Considering that almost AFLP loci are located in the nuclear region, it is probable that mitochondrial genetic structure discords with genetic structure inferred from AFLP data. This discordance may be explained by two points. First, differences in the rate of lineage sorting can make this pattern. Lineage sorting must have worked on Carassius populations separated by river systems. The rate of lineage sorting is primarily dependent on the effective population size of the genetic markers concerned. As mitochondrial DNAs are theoretically one-fourth of nuclear DNAs in terms of their effective population size, mitochondrial DNAs shows faster lineage sorting.

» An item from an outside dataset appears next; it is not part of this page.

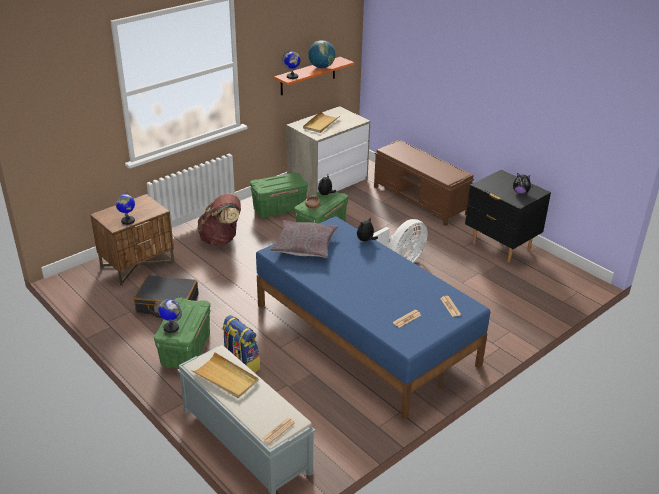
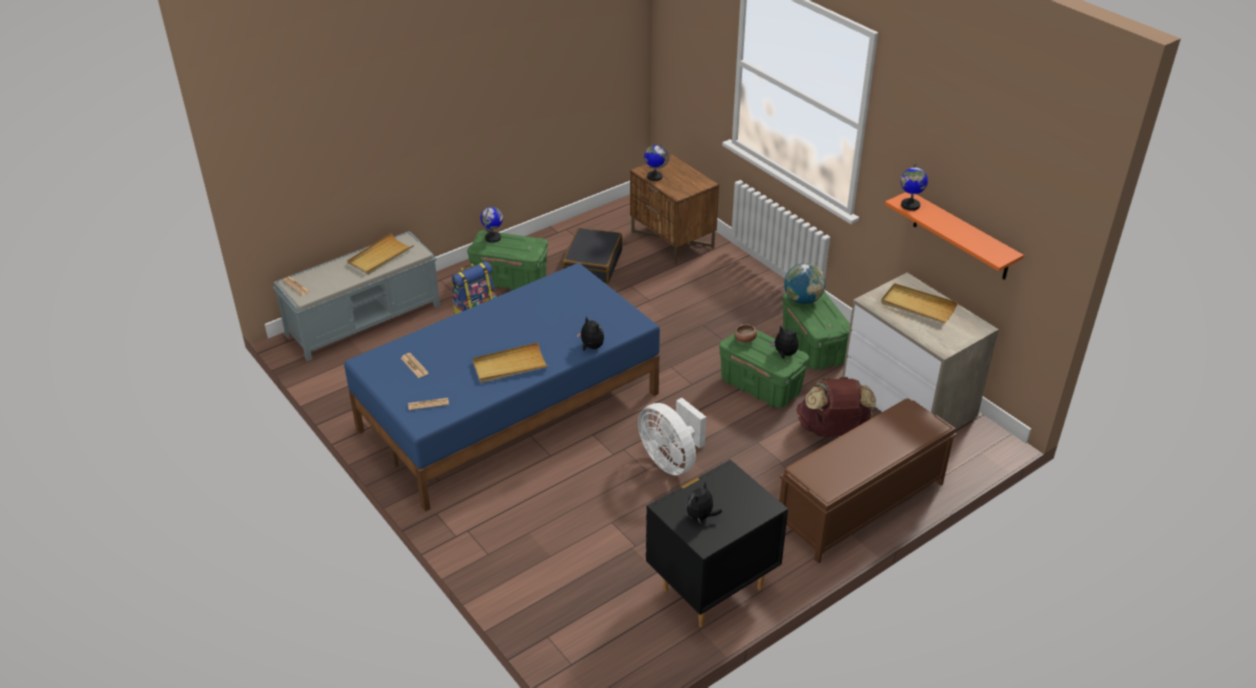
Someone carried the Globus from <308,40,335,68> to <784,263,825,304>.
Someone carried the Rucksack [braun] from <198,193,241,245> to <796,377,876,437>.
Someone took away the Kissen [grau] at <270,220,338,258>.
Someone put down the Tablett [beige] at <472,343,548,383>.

Therefore, AFLP genetic variations are not fully differentiated between westward and southward river populations, despite the fact that their mitochondrial genetic variations are. Second, there has possibly been gene flow between populations of westward rivers and southward rivers, which may keep AFLP genetic variations from being sorted between these groups. It is suggested that river capture between river systems has taken place, from the result of mitochondrial genetic variation (Jung et al., 2009). As these two factors are not mutually exclusive, both may have influenced the shaping of these patterns.

Compared to the results of mitochondrial genetic data, those of AFLP seem to complicate our understanding of the history and taxonomy of Korean Carassius fish populations. The evolution and taxonomy of Carassius fish in Korea could be clarified only after grasping diverse phenomena such as polyploidization and extreme morphological variation etc., observed in this group of fish. Hereafter, approaches that integrate diverse evidences such as chromosomal, morphological and genetic data are required.